D'ailleurs le VII de l'article L643-11 du code de commerce prévoit que le tribunal peut, pour les procédures menées contre un débiteur personne physique, imposer dans le jugement de clôture des délais uniformes au paiement des créances visées par l'article L641-13, dans la limite de deux ans et à l'exception des administrations financières et institutions sociales : il n'y a donc aucun débat sur le fait que ces créances ne sont pas atteintes par l'absence de reprise des poursuites.

Les exceptions à l'absence de reprise des poursuites contre le débiteur

En outre, si la loi prévoit que par principe les créanciers ne recouvrent pas leurs droits de poursuite du débiteur, même si par la suite il a à nouveau des biens qui pourraient servir à les payer, il existe des exceptions.

La loi prévoit 7 exceptions  L643-11

Les quatre premières exceptions touchent à la personne du créancier et ne bénéficient qu'au créancier concerné

- Infraction pénale

La créance trouve son origine dans une infraction pénale pour laquelle le débiteur a été condamné: il peut donc s'agir d'une condamnation par la juridiction pénale dans le cadre d'une constitution de partie civile, d'amende pénale, mais également de condamnation sur les intérêts civils prononcée par une juridiction civile.

- droits attachés à la personne du créancier

La créance résultant de droits attachés à la personne du créancier n'est pas affectée par le principe d'absence de reprise des poursuites. La notion de "droit attaché à la personne du créancier" n'est pas véritablement définie.

Ce qui est certain évidemment est que le but du dispositif n'est pas d'englober toutes les créances, ni même celles nécessitées par la personne du débiteur comme par exemple les créances de couverture sociale (Cass com 31 mars 1992 n°89-18114 ). Ce n'est évidemment pas le cas d'un prêt   Cass com 29 mai 2001 n°98-18918   Cass com 29 mai 2001 n°98-18918, Cass com 16 nov 2010 n°09-71160

Il a été jugé que le texte peut viser une créance salariale Cass soc 29 septembre 2010 n°09-42679 , ce qui est une solution parfaitement discutable à notre avis puisque la créance n'échappe à aucune des règles de la procédure collective, à la différence d'une créance alimentaire) Il a également été jugé qu'une créance salariale résultant d'un accident causé par une faute inexcusable de l'employeur était une créance constitutive de droit attaché à la personne du créancier, ce qui semble, là encore, aller au delà du texte puisque ce type de créance n'échappe à aucune des règles de la procédure collective Cass soc 23 mai 1996 n°93-11621

Le texte vise probablement les créances alimentaires découlant d'un  divorce, et les créances indemnitaires consécutives, mais il est fort regrettable qu'il ne le précise pas expressément et que cette incertitude amène le conjoint à ne pas être certain de ses droits. Certaines Cour d'appel ont en tout état retenu la possibilité de reprise des poursuites pour des pensions alimentaires, des dettes de contribution à l'entretien et l'éducation des enfants et des créances indemnitaires fixées dans le cadre d'agissements fautifs d'un conjoint sur ses enfants ( CA Caen 3ème chambre civile 11 décembre 2014 n°13/00998)
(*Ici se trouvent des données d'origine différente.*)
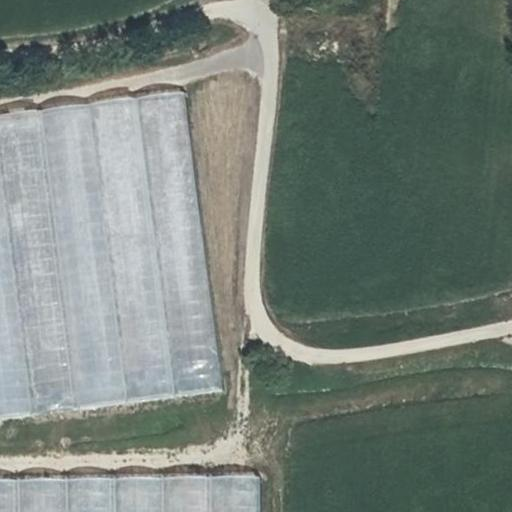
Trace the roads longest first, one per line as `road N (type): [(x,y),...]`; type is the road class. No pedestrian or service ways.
road 1 (track): [(511,326),(331,357),(284,354),(248,296),(272,20)]
road 2 (track): [(0,104),(215,62),(272,20)]
road 3 (track): [(272,20),(236,9),(72,54),(0,59)]
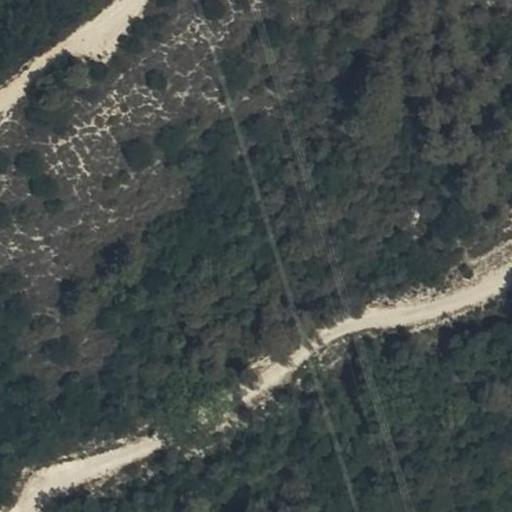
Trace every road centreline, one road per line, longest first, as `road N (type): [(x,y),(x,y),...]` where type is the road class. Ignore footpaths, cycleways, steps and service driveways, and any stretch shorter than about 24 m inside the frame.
road 1 (track): [(511,262),(161,438),(35,511)]
road 2 (track): [(0,93),(120,0)]
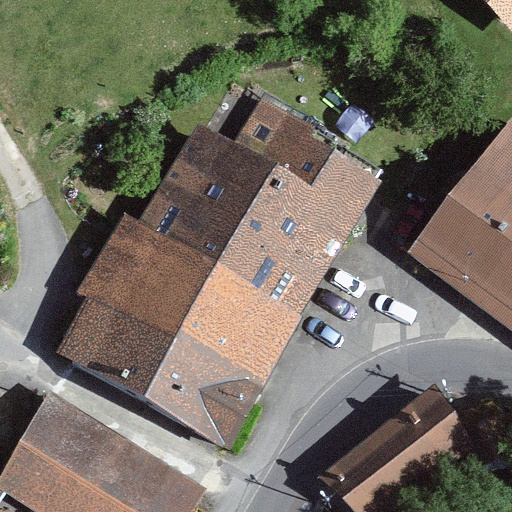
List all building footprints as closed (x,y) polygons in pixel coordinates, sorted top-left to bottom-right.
[(511,0),(467,0),(505,39),(511,32),(511,0)] [(172,126),(118,220),(153,240),(236,287),(291,318),(372,178),(250,108),(223,155),(172,126)] [(511,124),(500,115),(397,250),(511,337),(511,124)] [(153,240),(118,220),(42,353),(216,451),(291,318),(236,287),(153,240)] [(423,390),(313,474),(342,511),(376,511),(465,444),(423,390)] [(38,391),(0,454),(0,495),(28,511),(185,511),(200,488),(38,391)]
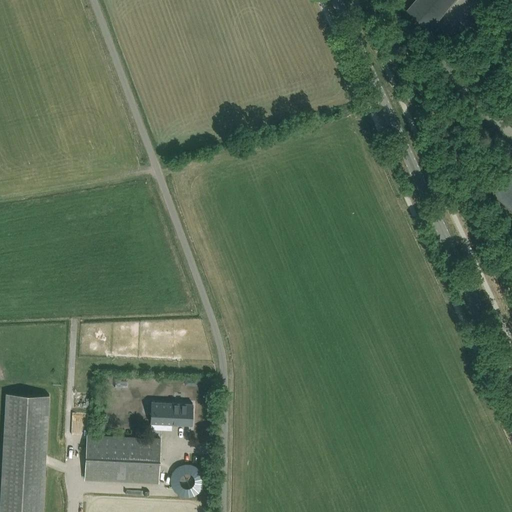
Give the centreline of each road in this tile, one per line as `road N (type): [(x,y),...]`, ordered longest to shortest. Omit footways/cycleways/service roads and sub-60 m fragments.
road 1 (unclassified): [(93,0),(218,339),(221,511)]
road 2 (tertiary): [(338,0),(511,383)]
- manœuvres frauduleuses au préjudice d'organismes de sécurité sociale

"Lorsque la créance a pour origine des manœuvres frauduleuses commises au préjudice des organismes de protection sociale mentionnés à l'article L. 114-12 du code de la sécurité sociale. L'origine frauduleuse de la créance est établie soit par une décision de justice, soit par une sanction prononcée par un organisme de sécurité sociale dans les conditions prévues aux articles L. 114-17 et L. 114-17-1 du même code"

- Caution ou coobligé qui a payé aux lieu et place du débiteur

La caution ou le coobligé (Cass com 19 avril 2023 n°21-19563) qui a payé, pendant ou après la liquidation judiciaire, une dette à la place du débiteur, peut rechercher le paiement au delà de la clôture (même si elle avait payé avant l'ouverture de la procédure collective Cass com 28 juin 2016 n°14-21810). Pour plus de précisons voir le mot caution

Cependant la caution retrouve son droit de poursuite contre le débiteur, mais pas contre une autre caution qui a elle même fait l'objet d'une liquidation clôturée Cass com 5 mai 2021 n°20-14672 (sauf cas de confusion des patrimoines.
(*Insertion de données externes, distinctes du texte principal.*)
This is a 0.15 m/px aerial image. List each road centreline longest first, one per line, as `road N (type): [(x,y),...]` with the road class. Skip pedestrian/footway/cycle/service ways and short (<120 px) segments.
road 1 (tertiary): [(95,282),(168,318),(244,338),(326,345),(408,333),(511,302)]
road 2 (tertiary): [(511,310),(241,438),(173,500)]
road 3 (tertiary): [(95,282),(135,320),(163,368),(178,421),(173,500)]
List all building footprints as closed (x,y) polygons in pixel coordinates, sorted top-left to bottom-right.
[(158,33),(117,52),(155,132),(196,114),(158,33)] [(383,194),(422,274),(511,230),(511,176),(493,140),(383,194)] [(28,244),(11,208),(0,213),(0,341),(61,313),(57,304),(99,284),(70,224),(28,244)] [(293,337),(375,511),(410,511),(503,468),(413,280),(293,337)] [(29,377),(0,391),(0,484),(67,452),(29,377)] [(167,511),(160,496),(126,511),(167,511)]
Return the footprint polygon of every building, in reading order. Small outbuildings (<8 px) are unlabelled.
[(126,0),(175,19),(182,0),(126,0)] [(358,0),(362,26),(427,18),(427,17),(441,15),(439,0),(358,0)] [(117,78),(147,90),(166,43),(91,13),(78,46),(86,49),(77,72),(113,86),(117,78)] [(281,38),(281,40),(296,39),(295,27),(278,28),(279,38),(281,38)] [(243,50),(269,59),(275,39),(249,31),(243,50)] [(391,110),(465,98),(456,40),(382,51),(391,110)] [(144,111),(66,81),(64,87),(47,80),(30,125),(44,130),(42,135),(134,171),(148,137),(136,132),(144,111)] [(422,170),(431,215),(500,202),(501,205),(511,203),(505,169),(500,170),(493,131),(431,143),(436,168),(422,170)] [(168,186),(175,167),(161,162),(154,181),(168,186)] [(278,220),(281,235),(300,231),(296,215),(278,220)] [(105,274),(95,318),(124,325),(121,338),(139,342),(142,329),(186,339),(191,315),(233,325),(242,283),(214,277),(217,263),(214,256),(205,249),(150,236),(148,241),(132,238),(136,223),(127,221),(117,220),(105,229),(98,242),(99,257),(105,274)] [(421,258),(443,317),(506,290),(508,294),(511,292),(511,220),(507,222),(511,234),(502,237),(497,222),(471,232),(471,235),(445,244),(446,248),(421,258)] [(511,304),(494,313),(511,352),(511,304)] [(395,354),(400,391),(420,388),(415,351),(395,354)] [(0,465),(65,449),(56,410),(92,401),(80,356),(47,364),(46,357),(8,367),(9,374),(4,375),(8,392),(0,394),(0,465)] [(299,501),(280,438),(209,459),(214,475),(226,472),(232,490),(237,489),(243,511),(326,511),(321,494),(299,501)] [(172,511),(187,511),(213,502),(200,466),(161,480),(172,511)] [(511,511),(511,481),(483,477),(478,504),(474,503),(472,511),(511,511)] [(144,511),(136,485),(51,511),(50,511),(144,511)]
Les trois dernières exceptions sont générales et bénéficient à tous les créanciers

1- actions sur des biens acquis au titre d'une succession ouverte pendant la procédure de liquidation judiciaire

Le pendant du fait que la liquidation ne porte pas, par principe, sur les biens reçus par succession par le débiteur pendant la liquidation est que les créanciers peuvent exercer des actions sur ces biens après la clôture

2- Sanctions et précédentes liquidations

Si le débiteur a:

- fait l'objet de faillite personnelle (voir ce mot) ou a été condamné pour banqueroute (voir ce mot)
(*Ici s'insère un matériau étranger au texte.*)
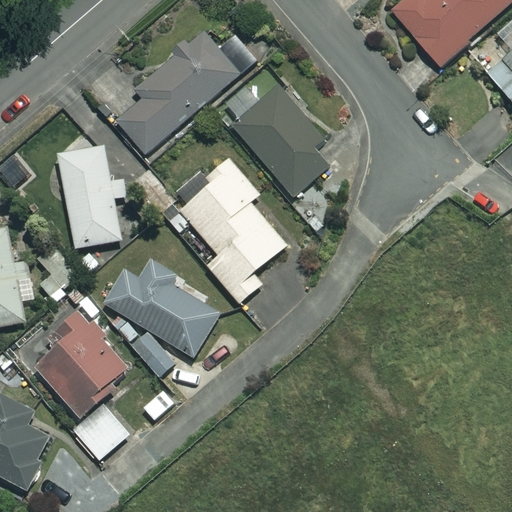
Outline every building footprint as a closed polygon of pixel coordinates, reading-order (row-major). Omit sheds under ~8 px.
[(511,5),(511,0),(406,0),(393,12),(442,67),(511,5)] [(511,25),(498,38),(508,49),(485,69),(511,101),(511,25)] [(243,76),(206,33),(137,92),(143,100),(119,121),(149,156),(243,76)] [(329,140),(284,87),(236,128),(296,199),(331,169),(316,151),(329,140)] [(124,242),(107,148),(61,157),(78,251),(124,242)] [(261,196),(231,160),(208,180),(203,174),(179,195),(189,207),(171,223),(182,236),(193,226),(221,258),(209,268),(242,305),(265,285),(255,275),(289,246),(252,204),(261,196)] [(0,328),(27,323),(10,230),(0,232),(0,328)] [(224,315),(145,267),(136,281),(128,276),(109,306),(197,359),(224,315)] [(80,419),(134,370),(78,309),(47,339),(58,350),(35,371),(80,419)] [(177,365),(151,334),(133,349),(158,380),(177,365)] [(62,430),(0,394),(0,476),(27,492),(62,430)] [(132,436),(106,407),(76,434),(102,463),(132,436)]
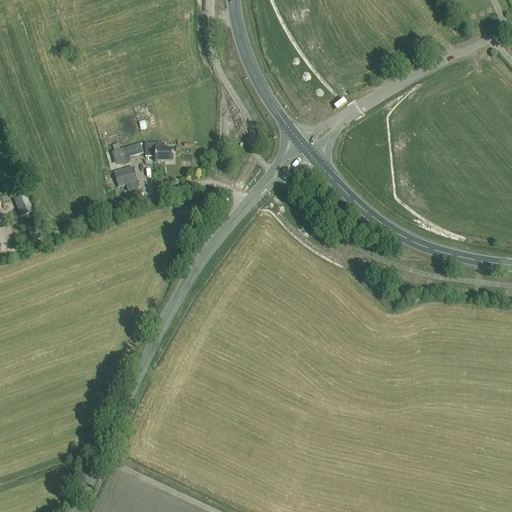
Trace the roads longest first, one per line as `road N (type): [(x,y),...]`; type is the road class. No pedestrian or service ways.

- fait l'objet d'une précédente liquidation clôturée pour insuffisance d'actif dans les 5 ans qui précèdent l'ouverture de la procédure collective ou d'un rétablissement professionnel, ou encore été dirigeant d'une personne morale qui a fait l'objet d'une précédente procédure collective clôturée pour insuffisance d'actif.dans les 5 ans qui précèdent l'ouverture de la procédure collective dont la clôture est ensuite demandée . A priori le délai de 5 ans est entre la clôture de la précédente procédure et l'ouverture de la "suivante" (et non pas entre les deux jugements d'ouverture), ce qui est assez pénalisant puisque le débiteur n'est pas maître de la durée du processus de clôture, et n'est pas extrêmement logique puisque le texte a la volonté de sanctionner le débiteur récidiviste d'une manière ou d'une autre, ce qui est plutôt marqué par l'ouverture de plusieurs procédures collectives. Il aurait peut être été plus logique et égalitaire de sanctionner le débiteur ayant connu deux procédures collectives ouvertes à moins de 5 ans l'une de l'autre, toutes deux clôturées pour insuffisance d'actif (mais le texte est très imprécis et c'est peut-être cette interprétation qui prévaudrait si elle était soumise à la jurisprudence)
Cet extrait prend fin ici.